[[ PROVIDED INFORMATION, beginning ]]
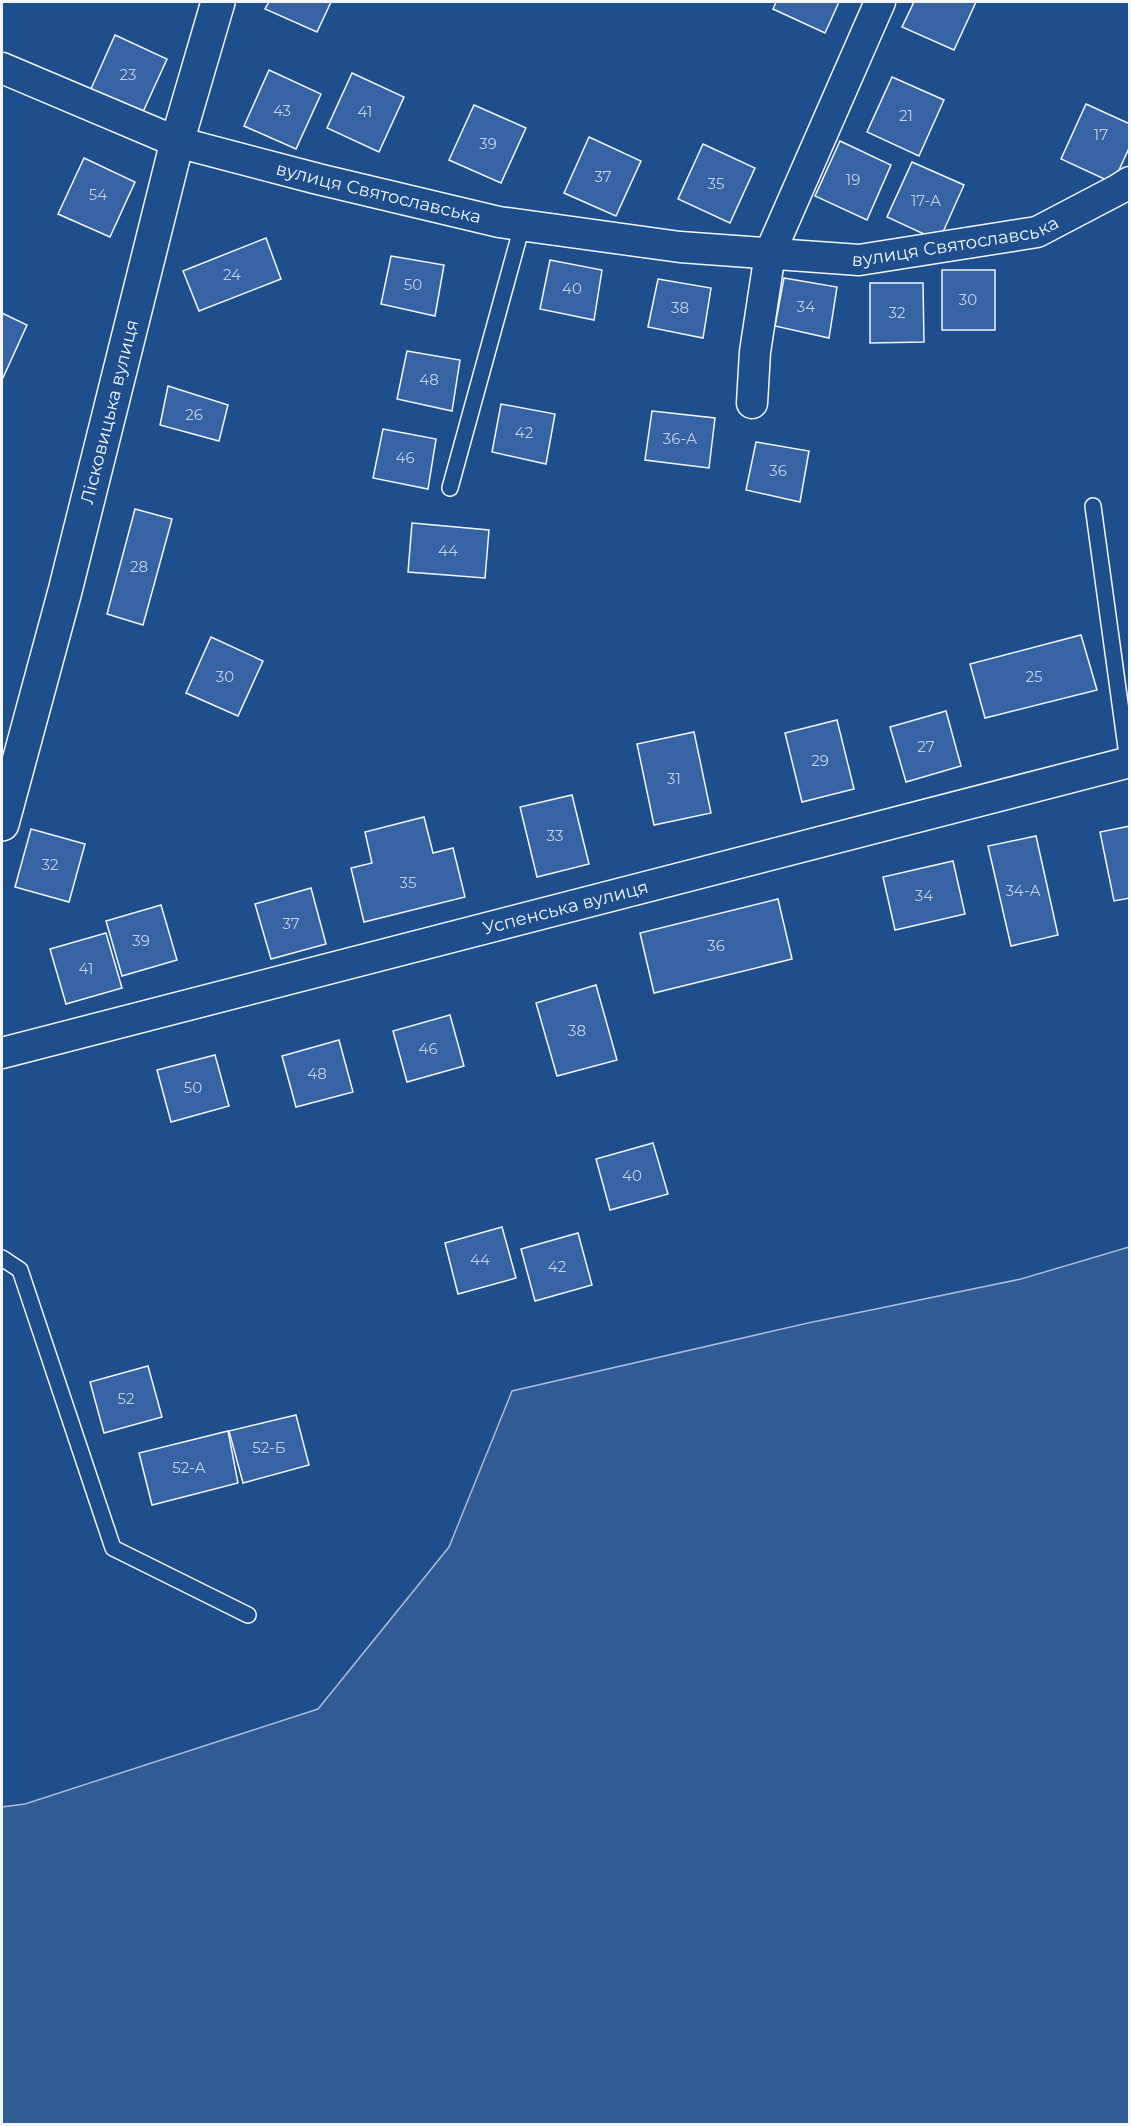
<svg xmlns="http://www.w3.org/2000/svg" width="1131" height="2126" font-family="Montserrat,sans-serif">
	<rect width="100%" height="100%" fill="#1f4e8c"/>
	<path fill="#305b95" stroke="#a8bbd7" stroke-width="1.5" d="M1129 1247V2124H2V1807L25 1804 318 1709 449 1547 512 1391 808 1323 1021 1279Z"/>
	<g fill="#3563a3" stroke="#f2f6ff" stroke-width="1.5">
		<path d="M269 2H331L317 32 265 9Z"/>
		<path d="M776 2H839L825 33 773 9Z"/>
		<path d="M914 2H976L954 50 902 27Z"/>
		<path d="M115 35 167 59 142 114 90 91Z"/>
		<path d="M269 70 321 94 296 149 244 126Z"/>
		<path d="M352 73 404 97 379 152 327 128Z"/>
		<path d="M892 77 944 100 919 156 867 132Z"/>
		<path d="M1086 104 1130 124V146L1113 183 1061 159Z"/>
		<path d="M474 105 526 128 501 183 449 160Z"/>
		<path d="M589 137 641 161 616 216 564 193Z"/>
		<path d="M840 141 891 165 867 220 815 196Z"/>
		<path d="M703 144 755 168 730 223 678 199Z"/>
		<path d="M84 158 135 182 110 237 58 214Z"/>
		<path d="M912 162 964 185 939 241 887 217Z"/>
		<path d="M266 238 281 279 199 311 183 271Z"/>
		<path d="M391 256 444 265 435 316 381 304Z"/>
		<path d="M550 260 602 270 594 320 540 309Z"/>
		<rect x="942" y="270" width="53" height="60"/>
		<path d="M784 278 837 287 829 338 775 326Z"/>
		<path d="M658 279 711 288 703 338 648 327Z"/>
		<path d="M870 283H923L924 342 870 343Z"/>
		<path d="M2 313 27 325 2 380Z"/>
		<path d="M407 351 460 360 452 411 397 399Z"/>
		<path d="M168 386 228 405 219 441 160 425Z"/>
		<path d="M501 404 555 414 546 464 492 452Z"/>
		<path d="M652 411 715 418 709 468 645 460Z"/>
		<path d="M383 429 436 439 428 489 373 478Z"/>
		<path d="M756 442 809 451 800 502 746 490Z"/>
		<path d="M135 509 172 519 143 625 107 614Z"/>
		<path d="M412 523 489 530 485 578 408 572Z"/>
		<path d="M1081 635 1097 690 985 718 970 664Z"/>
		<path d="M211 637 263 661 238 716 186 693Z"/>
		<path d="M946 711 961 766 906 782 890 727Z"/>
		<path d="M837 720 854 789 802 802 785 733Z"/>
		<path d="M694 732 711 813 654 825 637 744Z"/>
		<path d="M572 795 589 864 537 877 520 807Z"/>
		<path d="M424 817 433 853 453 848 465 897 364 922 351 868 372 863 365 832Z"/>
		<path d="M1130 826V898L1114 901 1100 832Z"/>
		<path d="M31 829 85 844 69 902 15 887Z"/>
		<path d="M1036 836 1058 935 1011 946 988 846Z"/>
		<path d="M953 861 965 914 895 930 883 877Z"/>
		<path d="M311 888 326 944 271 959 255 904Z"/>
		<path d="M778 899 792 959 654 993 640 933Z"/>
		<path d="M161 905 177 960 122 976 106 921Z"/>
		<path d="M106 933 122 988 66 1004 50 949Z"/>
		<path d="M596 985 617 1060 557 1076 536 1003Z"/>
		<path d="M450 1015 464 1066 407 1082 393 1031Z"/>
		<path d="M339 1040 353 1092 296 1107 282 1056Z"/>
		<path d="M215 1055 229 1106 171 1122 157 1070Z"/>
		<path d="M653 1143 668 1194 610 1210 596 1159Z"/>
		<path d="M502 1227 516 1278 458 1294 445 1243Z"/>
		<path d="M578 1233 592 1285 535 1301 521 1249Z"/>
		<path d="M148 1366 162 1417 104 1433 90 1382Z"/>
		<path d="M296 1415 309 1465 243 1483 229 1431Z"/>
		<path d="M228 1431 238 1483 152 1505 139 1453Z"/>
	</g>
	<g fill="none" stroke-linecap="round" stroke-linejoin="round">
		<g stroke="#f2f6ff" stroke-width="18">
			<g id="service">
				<path d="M450 488 522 226"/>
				<path d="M1093 506 1128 762"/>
				<path d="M2 1258 20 1270 113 1548 248 1615"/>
			</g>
		</g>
		<g stroke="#f2f6ff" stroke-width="33">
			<g id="minor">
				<path id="s1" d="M2 68 177 142 318 179 499 222 680 247 859 260 1037 232 1119 189 1130 182"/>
				<path d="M752 403 755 352 770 253 880 2"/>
				<path id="s2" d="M2 1053 1130 762"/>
			</g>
		</g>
		<g stroke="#f2f6ff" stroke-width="36">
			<g id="secondary">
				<path id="s3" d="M2 824 65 591 177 142 218 2"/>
			</g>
		</g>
		<use href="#service" stroke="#1f4e8c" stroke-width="15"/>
		<use href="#minor" stroke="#1f4e8c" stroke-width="30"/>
		<use href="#secondary" stroke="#1f4e8c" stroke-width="33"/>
	</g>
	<g text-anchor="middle" stroke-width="4.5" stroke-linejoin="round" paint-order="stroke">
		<g font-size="15" fill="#c3d1e8">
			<text x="128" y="80">23</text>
			<text x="282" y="116">43</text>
			<text x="365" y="117">41</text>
			<text x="906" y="121">21</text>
			<text x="1101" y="140">17</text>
			<text x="488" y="149">39</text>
			<text x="603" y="182">37</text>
			<text x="853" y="185">19</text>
			<text x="716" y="189">35</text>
			<text x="98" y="200">54</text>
			<text x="926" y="206">17-А</text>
			<text x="232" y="280">24</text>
			<text x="413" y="290">50</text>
			<text x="572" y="294">40</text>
			<text x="968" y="305">30</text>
			<text x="806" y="312">34</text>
			<text x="680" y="313">38</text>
			<text x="897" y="318">32</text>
			<text x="429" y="385">48</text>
			<text x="194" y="420">26</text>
			<text x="524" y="438">42</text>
			<text x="680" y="444">36-А</text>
			<text x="405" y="463">46</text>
			<text x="778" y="476">36</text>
			<text x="448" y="556">44</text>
			<text x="139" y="572">28</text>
			<text x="225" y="682">30</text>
			<text x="1034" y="682">25</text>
			<text x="926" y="752">27</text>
			<text x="820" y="766">29</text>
			<text x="674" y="784">31</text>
			<text x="555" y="841">33</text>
			<text x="50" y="870">32</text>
			<text x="408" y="888">35</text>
			<text x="1023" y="896">34-А</text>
			<text x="924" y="901">34</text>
			<text x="291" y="929">37</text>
			<text x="141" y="946">39</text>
			<text x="716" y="951">36</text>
			<text x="86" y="974">41</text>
			<text x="577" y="1036">38</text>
			<text x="428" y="1054">46</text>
			<text x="317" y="1079">48</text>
			<text x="193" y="1093">50</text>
			<text x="632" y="1181">40</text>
			<text x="480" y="1265">44</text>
			<text x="557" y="1272">42</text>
			<text x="126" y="1404">52</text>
			<text x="269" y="1453">52-Б</text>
			<text x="189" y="1473">52-А</text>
		</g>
		<g font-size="18" fill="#f2f6ff" stroke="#1f4e8c">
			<text dy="6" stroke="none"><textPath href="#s1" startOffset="398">вулиця Святославська</textPath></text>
			<text dy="6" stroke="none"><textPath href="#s1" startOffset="982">вулиця Святославська</textPath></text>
			<text dy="6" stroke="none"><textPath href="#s3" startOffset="426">Лісковицька вулиця</textPath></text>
			<text dy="6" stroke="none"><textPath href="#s2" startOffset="582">Успенська вулиця</textPath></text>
		</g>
	</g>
	<rect width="1131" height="2126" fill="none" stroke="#f2f6ff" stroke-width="6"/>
</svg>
[[ PROVIDED INFORMATION, end ]]
DESCRIPTION OF THE TASK: Pictures excluded, set down all the entries exactly.

RESULT:
<svg xmlns="http://www.w3.org/2000/svg" width="1131" height="2126" font-family="Montserrat,sans-serif">
	<rect width="100%" height="100%" fill="#1f4e8c"/>
	<path fill="#305b95" stroke="#a8bbd7" stroke-width="1.5" d="M1129 1247V2124H2V1807L25 1804 318 1709 449 1547 512 1391 808 1323 1021 1279Z"/>
	<g fill="#3563a3" stroke="#f2f6ff" stroke-width="1.5">
		<path d="M269 2H331L317 32 265 9Z"/>
		<path d="M776 2H839L825 33 773 9Z"/>
		<path d="M914 2H976L954 50 902 27Z"/>
		<path d="M115 35 167 59 142 114 90 91Z"/>
		<path d="M269 70 321 94 296 149 244 126Z"/>
		<path d="M352 73 404 97 379 152 327 128Z"/>
		<path d="M892 77 944 100 919 156 867 132Z"/>
		<path d="M1086 104 1130 124V146L1113 183 1061 159Z"/>
		<path d="M474 105 526 128 501 183 449 160Z"/>
		<path d="M589 137 641 161 616 216 564 193Z"/>
		<path d="M840 141 891 165 867 220 815 196Z"/>
		<path d="M703 144 755 168 730 223 678 199Z"/>
		<path d="M84 158 135 182 110 237 58 214Z"/>
		<path d="M912 162 964 185 939 241 887 217Z"/>
		<path d="M266 238 281 279 199 311 183 271Z"/>
		<path d="M391 256 444 265 435 316 381 304Z"/>
		<path d="M550 260 602 270 594 320 540 309Z"/>
		<rect x="942" y="270" width="53" height="60"/>
		<path d="M784 278 837 287 829 338 775 326Z"/>
		<path d="M658 279 711 288 703 338 648 327Z"/>
		<path d="M870 283H923L924 342 870 343Z"/>
		<path d="M2 313 27 325 2 380Z"/>
		<path d="M407 351 460 360 452 411 397 399Z"/>
		<path d="M168 386 228 405 219 441 160 425Z"/>
		<path d="M501 404 555 414 546 464 492 452Z"/>
		<path d="M652 411 715 418 709 468 645 460Z"/>
		<path d="M383 429 436 439 428 489 373 478Z"/>
		<path d="M756 442 809 451 800 502 746 490Z"/>
		<path d="M135 509 172 519 143 625 107 614Z"/>
		<path d="M412 523 489 530 485 578 408 572Z"/>
		<path d="M1081 635 1097 690 985 718 970 664Z"/>
		<path d="M211 637 263 661 238 716 186 693Z"/>
		<path d="M946 711 961 766 906 782 890 727Z"/>
		<path d="M837 720 854 789 802 802 785 733Z"/>
		<path d="M694 732 711 813 654 825 637 744Z"/>
		<path d="M572 795 589 864 537 877 520 807Z"/>
		<path d="M424 817 433 853 453 848 465 897 364 922 351 868 372 863 365 832Z"/>
		<path d="M1130 826V898L1114 901 1100 832Z"/>
		<path d="M31 829 85 844 69 902 15 887Z"/>
		<path d="M1036 836 1058 935 1011 946 988 846Z"/>
		<path d="M953 861 965 914 895 930 883 877Z"/>
		<path d="M311 888 326 944 271 959 255 904Z"/>
		<path d="M778 899 792 959 654 993 640 933Z"/>
		<path d="M161 905 177 960 122 976 106 921Z"/>
		<path d="M106 933 122 988 66 1004 50 949Z"/>
		<path d="M596 985 617 1060 557 1076 536 1003Z"/>
		<path d="M450 1015 464 1066 407 1082 393 1031Z"/>
		<path d="M339 1040 353 1092 296 1107 282 1056Z"/>
		<path d="M215 1055 229 1106 171 1122 157 1070Z"/>
		<path d="M653 1143 668 1194 610 1210 596 1159Z"/>
		<path d="M502 1227 516 1278 458 1294 445 1243Z"/>
		<path d="M578 1233 592 1285 535 1301 521 1249Z"/>
		<path d="M148 1366 162 1417 104 1433 90 1382Z"/>
		<path d="M296 1415 309 1465 243 1483 229 1431Z"/>
		<path d="M228 1431 238 1483 152 1505 139 1453Z"/>
	</g>
	<g fill="none" stroke-linecap="round" stroke-linejoin="round">
		<g stroke="#f2f6ff" stroke-width="18">
			<g id="service">
				<path d="M450 488 522 226"/>
				<path d="M1093 506 1128 762"/>
				<path d="M2 1258 20 1270 113 1548 248 1615"/>
			</g>
		</g>
		<g stroke="#f2f6ff" stroke-width="33">
			<g id="minor">
				<path id="s1" d="M2 68 177 142 318 179 499 222 680 247 859 260 1037 232 1119 189 1130 182"/>
				<path d="M752 403 755 352 770 253 880 2"/>
				<path id="s2" d="M2 1053 1130 762"/>
			</g>
		</g>
		<g stroke="#f2f6ff" stroke-width="36">
			<g id="secondary">
				<path id="s3" d="M2 824 65 591 177 142 218 2"/>
			</g>
		</g>
		<use href="#service" stroke="#1f4e8c" stroke-width="15"/>
		<use href="#minor" stroke="#1f4e8c" stroke-width="30"/>
		<use href="#secondary" stroke="#1f4e8c" stroke-width="33"/>
	</g>
	<g text-anchor="middle" stroke-width="4.5" stroke-linejoin="round" paint-order="stroke">
		<g font-size="15" fill="#c3d1e8">
			<text x="128" y="80">23</text>
			<text x="282" y="116">43</text>
			<text x="365" y="117">41</text>
			<text x="906" y="121">21</text>
			<text x="1101" y="140">17</text>
			<text x="488" y="149">39</text>
			<text x="603" y="182">37</text>
			<text x="853" y="185">19</text>
			<text x="716" y="189">35</text>
			<text x="98" y="200">54</text>
			<text x="926" y="206">17-А</text>
			<text x="232" y="280">24</text>
			<text x="413" y="290">50</text>
			<text x="572" y="294">40</text>
			<text x="968" y="305">30</text>
			<text x="806" y="312">34</text>
			<text x="680" y="313">38</text>
			<text x="897" y="318">32</text>
			<text x="429" y="385">48</text>
			<text x="194" y="420">26</text>
			<text x="524" y="438">42</text>
			<text x="680" y="444">36-А</text>
			<text x="405" y="463">46</text>
			<text x="778" y="476">36</text>
			<text x="448" y="556">44</text>
			<text x="139" y="572">28</text>
			<text x="225" y="682">30</text>
			<text x="1034" y="682">25</text>
			<text x="926" y="752">27</text>
			<text x="820" y="766">29</text>
			<text x="674" y="784">31</text>
			<text x="555" y="841">33</text>
			<text x="50" y="870">32</text>
			<text x="408" y="888">35</text>
			<text x="1023" y="896">34-А</text>
			<text x="924" y="901">34</text>
			<text x="291" y="929">37</text>
			<text x="141" y="946">39</text>
			<text x="716" y="951">36</text>
			<text x="86" y="974">41</text>
			<text x="577" y="1036">38</text>
			<text x="428" y="1054">46</text>
			<text x="317" y="1079">48</text>
			<text x="193" y="1093">50</text>
			<text x="632" y="1181">40</text>
			<text x="480" y="1265">44</text>
			<text x="557" y="1272">42</text>
			<text x="126" y="1404">52</text>
			<text x="269" y="1453">52-Б</text>
			<text x="189" y="1473">52-А</text>
		</g>
		<g font-size="18" fill="#f2f6ff" stroke="#1f4e8c">
			<text dy="6" stroke="none"><textPath href="#s1" startOffset="398">вулиця Святославська</textPath></text>
			<text dy="6" stroke="none"><textPath href="#s1" startOffset="982">вулиця Святославська</textPath></text>
			<text dy="6" stroke="none"><textPath href="#s3" startOffset="426">Лісковицька вулиця</textPath></text>
			<text dy="6" stroke="none"><textPath href="#s2" startOffset="582">Успенська вулиця</textPath></text>
		</g>
	</g>
	<rect width="1131" height="2126" fill="none" stroke="#f2f6ff" stroke-width="6"/>
</svg>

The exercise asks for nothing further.